CRUCIAL: JUSTIÇA PROÍBE "EL TIGRE" DE USAR CAMISA DA SELEÇÃO E ACENDE RETA FINAL DAS ELEIÇÕES NA COLÔMBIA
Apenas duas semanas antes do segundo turno contra Iván Cepeda, juíza de Bogotá veta uso do uniforme como símbolo partidário por Abelardo de la Espriella, que desafia ordem e denuncia "censura".
A corrida presidencial na Colômbia atingiu seu ponto máximo de tensão jurídica e política nesta primeira semana de junho de 2026. A juíza Aurora Forero, do Juizado 120 Penal Municipal de Bogotá, acatou uma ação de tutela e determinou, em caráter liminar, que o candidato de direita Abelardo de la Espriella e toda a sua equipe de campanha se abstenham imediatamente de utilizar a camiseta oficial da Seleção Colombiana de futebol em qualquer ato de propaganda eleitoral. A decisão judicial proíbe de forma taxativa o uso do uniforme como símbolo identificador do movimento "Defensores da Pátria" em comícios em praça pública, peças publicitárias e publicações em redes sociais oficiais. A magistrada justificou o veto sob o argumento de garantir os princípios constitucionais de igualdade de condições, neutralidade e pluralismo, ressaltando a necessidade de impedir a apropriação exclusiva de um patrimônio cultural e esportivo que pertence a todos os cidadãos, especialmente às vésperas do início da Copa do Mundo de 2026.
A REAÇÃO INTREPIDANTE DE DE LA ESPRIELLA E O DESAFIO AO JUDICIÁRIO
O candidato conservador, amplamente conhecido pelo apelido de "El Tigre" e por sua postura combativa antissistema, reagiu com extrema virulência contra a decisão judicial, classificando a ordem como um ato flagrante de "autoritarismo" e "censura". Em pronunciamento oficial divulgado por meio de suas plataformas digitais com o selo "delaespriella_style", o advogado e empresário rejeitou cumprir a determinação da juíza e sinalizou que prefere enfrentar as punições por desacato e até mesmo a prisão antes de ceder ao que chamou de mordaça ideológica. De la Espriella convocou sua militância a intensificar o uso das cores nacionais nas ruas, alegando que vestir o manto tricolor é um direito inalienável de livre expressão pacífica e uma legítima demonstração de patriotismo e orgulho nacional.
A POLARIZAÇÃO GEOPOLÍTICA E O EMBATE COM O GOVERNISMO
O embate jurídico explodiu no momento mais decisivo da disputa pela sucessão presidencial colombiana. Abelardo de la Espriella lidera a corrida presidencial após vencer o primeiro turno realizado em 31 de maio com 43,7% dos votos válidos, impulsionado por um forte discurso centrado na segurança pública, corte de impostos e tolerância zero contra a criminalidade, angariando apoios internacionais de peso como o do ex-presidente americano Donald Trump. Ele enfrenta no segundo turno, agendado para o dia 21 de junho, o candidato governista de esquerda Iván Cepeda, que obteve 40% dos votos e conta com o respaldo da máquina pública do atual mandatário Gustavo Petro. Cepeda e o bloco progressista vinham acusando formalmente a campanha da direita de "roubar" e sequestrar símbolos nacionais para fins eleitoreiros, comparando a estratégia de De la Espriella à tática de nacionalismo visual amplamente utilizada pelo ex-presidente brasileiro Jair Bolsonaro.

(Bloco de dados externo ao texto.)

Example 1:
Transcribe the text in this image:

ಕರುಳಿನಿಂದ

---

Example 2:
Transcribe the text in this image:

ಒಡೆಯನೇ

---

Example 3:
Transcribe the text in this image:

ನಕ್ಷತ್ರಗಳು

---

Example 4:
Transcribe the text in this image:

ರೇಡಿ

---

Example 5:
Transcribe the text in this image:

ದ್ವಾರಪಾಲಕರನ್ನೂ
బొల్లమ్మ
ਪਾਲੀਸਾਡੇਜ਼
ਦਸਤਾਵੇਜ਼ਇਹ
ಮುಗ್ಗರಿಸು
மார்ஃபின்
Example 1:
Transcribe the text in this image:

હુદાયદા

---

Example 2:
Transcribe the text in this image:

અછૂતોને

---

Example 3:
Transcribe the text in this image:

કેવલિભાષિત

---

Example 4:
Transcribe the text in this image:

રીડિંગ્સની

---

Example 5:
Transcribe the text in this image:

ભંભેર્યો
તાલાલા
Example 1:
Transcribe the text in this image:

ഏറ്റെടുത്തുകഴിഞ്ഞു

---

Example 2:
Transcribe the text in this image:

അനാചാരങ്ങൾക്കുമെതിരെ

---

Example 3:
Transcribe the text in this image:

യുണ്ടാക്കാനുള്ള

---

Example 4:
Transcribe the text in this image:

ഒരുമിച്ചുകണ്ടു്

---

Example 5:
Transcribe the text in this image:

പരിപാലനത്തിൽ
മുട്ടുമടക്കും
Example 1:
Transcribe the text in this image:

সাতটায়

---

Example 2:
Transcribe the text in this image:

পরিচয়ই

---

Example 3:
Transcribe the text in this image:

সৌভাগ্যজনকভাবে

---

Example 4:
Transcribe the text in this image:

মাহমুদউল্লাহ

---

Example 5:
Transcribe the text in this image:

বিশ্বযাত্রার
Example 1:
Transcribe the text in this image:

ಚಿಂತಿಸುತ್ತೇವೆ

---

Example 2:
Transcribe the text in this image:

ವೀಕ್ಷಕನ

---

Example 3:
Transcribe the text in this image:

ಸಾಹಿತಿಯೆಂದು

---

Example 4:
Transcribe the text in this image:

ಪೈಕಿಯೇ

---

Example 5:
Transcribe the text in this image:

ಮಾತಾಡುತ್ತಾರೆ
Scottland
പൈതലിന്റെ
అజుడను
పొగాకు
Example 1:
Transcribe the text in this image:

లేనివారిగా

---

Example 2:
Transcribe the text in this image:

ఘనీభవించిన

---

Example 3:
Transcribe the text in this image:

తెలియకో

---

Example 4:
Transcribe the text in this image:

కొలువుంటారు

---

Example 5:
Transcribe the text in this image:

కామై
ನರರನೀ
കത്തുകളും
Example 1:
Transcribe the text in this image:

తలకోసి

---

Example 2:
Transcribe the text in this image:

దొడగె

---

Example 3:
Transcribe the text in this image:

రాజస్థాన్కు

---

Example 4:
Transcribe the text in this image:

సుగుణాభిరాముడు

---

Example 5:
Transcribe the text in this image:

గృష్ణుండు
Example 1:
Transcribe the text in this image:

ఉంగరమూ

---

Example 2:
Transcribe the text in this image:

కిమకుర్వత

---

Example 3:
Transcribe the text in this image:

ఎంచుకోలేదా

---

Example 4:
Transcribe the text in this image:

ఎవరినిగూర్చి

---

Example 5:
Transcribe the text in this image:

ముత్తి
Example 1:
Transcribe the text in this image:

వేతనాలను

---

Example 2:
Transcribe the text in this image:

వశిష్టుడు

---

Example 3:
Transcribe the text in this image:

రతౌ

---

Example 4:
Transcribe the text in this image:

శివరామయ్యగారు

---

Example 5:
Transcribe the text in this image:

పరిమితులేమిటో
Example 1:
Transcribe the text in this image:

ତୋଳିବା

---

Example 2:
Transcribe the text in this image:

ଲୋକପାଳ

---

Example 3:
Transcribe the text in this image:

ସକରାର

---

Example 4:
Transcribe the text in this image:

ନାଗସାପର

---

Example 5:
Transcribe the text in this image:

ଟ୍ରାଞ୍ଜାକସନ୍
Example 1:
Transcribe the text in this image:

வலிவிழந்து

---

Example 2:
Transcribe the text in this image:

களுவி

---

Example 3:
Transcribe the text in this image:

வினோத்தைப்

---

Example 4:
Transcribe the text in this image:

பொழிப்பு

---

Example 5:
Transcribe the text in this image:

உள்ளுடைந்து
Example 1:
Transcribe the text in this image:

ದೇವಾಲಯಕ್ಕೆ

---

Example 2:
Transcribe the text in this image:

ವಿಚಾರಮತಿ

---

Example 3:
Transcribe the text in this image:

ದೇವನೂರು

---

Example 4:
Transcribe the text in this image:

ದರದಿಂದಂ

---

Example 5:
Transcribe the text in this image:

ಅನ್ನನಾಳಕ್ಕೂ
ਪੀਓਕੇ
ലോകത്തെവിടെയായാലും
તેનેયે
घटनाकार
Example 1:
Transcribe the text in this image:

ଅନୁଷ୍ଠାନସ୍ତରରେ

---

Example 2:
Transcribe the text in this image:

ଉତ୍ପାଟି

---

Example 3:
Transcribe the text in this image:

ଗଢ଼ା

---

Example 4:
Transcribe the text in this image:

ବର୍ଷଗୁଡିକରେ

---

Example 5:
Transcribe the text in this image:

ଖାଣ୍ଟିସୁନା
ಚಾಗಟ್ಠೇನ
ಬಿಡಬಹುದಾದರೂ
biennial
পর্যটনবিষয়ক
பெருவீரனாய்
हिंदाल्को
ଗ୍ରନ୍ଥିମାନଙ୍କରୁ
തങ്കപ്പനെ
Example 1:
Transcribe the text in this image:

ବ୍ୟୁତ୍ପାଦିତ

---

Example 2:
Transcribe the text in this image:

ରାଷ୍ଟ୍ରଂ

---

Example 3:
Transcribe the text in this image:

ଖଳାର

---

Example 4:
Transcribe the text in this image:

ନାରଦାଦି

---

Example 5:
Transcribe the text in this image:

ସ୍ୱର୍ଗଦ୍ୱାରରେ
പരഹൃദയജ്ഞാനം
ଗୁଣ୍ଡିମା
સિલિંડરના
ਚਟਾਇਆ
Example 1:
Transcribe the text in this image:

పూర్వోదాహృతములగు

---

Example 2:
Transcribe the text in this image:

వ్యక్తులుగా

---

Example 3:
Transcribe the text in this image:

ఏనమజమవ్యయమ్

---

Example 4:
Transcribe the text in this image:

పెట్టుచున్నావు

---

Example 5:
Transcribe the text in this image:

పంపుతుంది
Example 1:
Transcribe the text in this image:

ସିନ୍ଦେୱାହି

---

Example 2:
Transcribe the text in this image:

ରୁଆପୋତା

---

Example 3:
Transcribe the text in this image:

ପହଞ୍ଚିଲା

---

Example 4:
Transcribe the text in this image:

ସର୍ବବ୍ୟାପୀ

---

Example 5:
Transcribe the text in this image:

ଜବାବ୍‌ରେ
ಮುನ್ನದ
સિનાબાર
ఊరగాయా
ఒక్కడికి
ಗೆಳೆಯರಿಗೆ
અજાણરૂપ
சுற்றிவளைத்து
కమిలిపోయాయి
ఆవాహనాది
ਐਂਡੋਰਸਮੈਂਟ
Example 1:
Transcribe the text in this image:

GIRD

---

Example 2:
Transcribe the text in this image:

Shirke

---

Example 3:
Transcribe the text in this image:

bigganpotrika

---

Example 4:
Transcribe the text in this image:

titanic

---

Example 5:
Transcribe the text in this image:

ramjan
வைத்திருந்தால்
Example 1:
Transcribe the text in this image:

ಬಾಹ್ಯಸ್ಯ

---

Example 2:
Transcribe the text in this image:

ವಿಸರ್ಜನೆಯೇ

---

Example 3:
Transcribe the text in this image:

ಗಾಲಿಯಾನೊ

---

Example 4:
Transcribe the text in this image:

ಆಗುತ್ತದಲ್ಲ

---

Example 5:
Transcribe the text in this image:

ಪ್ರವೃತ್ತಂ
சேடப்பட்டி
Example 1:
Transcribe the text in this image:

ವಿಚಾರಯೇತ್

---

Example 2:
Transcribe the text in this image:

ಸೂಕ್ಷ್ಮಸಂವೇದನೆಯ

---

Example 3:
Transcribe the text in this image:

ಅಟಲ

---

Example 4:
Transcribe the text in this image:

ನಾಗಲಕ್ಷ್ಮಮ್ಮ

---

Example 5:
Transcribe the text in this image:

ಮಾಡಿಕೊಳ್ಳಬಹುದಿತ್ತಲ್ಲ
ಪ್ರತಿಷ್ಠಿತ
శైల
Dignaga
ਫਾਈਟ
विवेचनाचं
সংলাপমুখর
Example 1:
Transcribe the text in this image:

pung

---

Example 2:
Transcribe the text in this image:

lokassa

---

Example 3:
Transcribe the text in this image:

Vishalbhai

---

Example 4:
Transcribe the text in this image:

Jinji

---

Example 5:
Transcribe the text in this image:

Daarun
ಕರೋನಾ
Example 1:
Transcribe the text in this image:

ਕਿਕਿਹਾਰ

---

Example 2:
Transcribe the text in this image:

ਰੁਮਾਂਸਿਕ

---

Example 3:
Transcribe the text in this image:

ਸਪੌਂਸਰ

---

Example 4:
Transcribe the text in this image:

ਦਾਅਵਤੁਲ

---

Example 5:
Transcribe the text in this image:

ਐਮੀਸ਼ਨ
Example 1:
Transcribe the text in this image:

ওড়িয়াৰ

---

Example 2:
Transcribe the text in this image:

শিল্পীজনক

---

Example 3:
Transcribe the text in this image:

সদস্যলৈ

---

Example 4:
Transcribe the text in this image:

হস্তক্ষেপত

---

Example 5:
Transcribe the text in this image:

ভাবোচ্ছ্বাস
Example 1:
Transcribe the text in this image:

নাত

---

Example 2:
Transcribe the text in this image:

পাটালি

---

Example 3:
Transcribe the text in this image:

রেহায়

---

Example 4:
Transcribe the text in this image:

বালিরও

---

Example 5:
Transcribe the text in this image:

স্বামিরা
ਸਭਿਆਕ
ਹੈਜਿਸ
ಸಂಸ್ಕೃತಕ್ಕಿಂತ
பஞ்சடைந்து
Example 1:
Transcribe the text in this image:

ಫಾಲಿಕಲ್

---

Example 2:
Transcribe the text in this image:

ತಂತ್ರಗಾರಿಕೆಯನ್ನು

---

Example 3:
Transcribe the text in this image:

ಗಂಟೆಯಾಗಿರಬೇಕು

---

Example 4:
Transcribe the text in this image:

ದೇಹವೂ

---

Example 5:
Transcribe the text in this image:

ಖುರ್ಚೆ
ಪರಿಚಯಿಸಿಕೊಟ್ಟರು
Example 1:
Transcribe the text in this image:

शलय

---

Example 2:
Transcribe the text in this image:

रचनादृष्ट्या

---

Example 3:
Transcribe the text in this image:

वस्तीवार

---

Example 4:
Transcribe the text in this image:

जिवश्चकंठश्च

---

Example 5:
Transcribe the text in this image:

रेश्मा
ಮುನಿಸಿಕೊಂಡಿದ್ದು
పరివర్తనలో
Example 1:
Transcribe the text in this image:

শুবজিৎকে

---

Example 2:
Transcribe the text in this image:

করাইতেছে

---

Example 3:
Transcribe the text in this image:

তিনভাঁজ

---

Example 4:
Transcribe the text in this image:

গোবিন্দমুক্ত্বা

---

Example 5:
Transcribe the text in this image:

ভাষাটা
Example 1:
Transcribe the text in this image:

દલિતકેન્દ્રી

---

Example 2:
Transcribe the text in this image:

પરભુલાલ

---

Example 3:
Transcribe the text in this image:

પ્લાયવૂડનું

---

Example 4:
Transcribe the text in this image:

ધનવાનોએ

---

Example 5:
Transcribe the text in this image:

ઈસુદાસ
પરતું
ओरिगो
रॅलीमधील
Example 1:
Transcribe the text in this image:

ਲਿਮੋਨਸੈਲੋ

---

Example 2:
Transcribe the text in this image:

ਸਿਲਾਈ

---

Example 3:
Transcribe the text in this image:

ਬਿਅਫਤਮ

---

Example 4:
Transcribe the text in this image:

A CAMISA COMO ARMA POLÍTICA EM MEIO À EUFORIA DO MUNDIAL
A controvérsia sobre a vestimenta ganhou proporções gigantescas devido ao calendário esportivo internacional, uma vez que a seleção da Colômbia fará sua estreia na Copa do Mundo no dia 17 de junho contra a seleção do Uzbequistão, apenas quatro dias antes da votação decisiva nas urnas. Enquanto especialistas jurídicos locais esclarecem que a medida restritiva tem efeito restrito à figura pública do candidato e à sua estrutura partidária — não afetando o direito do cidadão comum de torcer vestindo a camisa —, o episódio serviu para inflamar ainda mais o eleitorado conservador e nacionalista. Para os analistas políticos de Bogotá, o choque direto com a Justiça reforça a imagem de outsider destemido de "El Tigre", transformando a proibição judicial em um dos principais combustíveis emocionais e discursivos da oposição nesta reta final de campanha que redefinirá os rumos políticos do país sul-americano.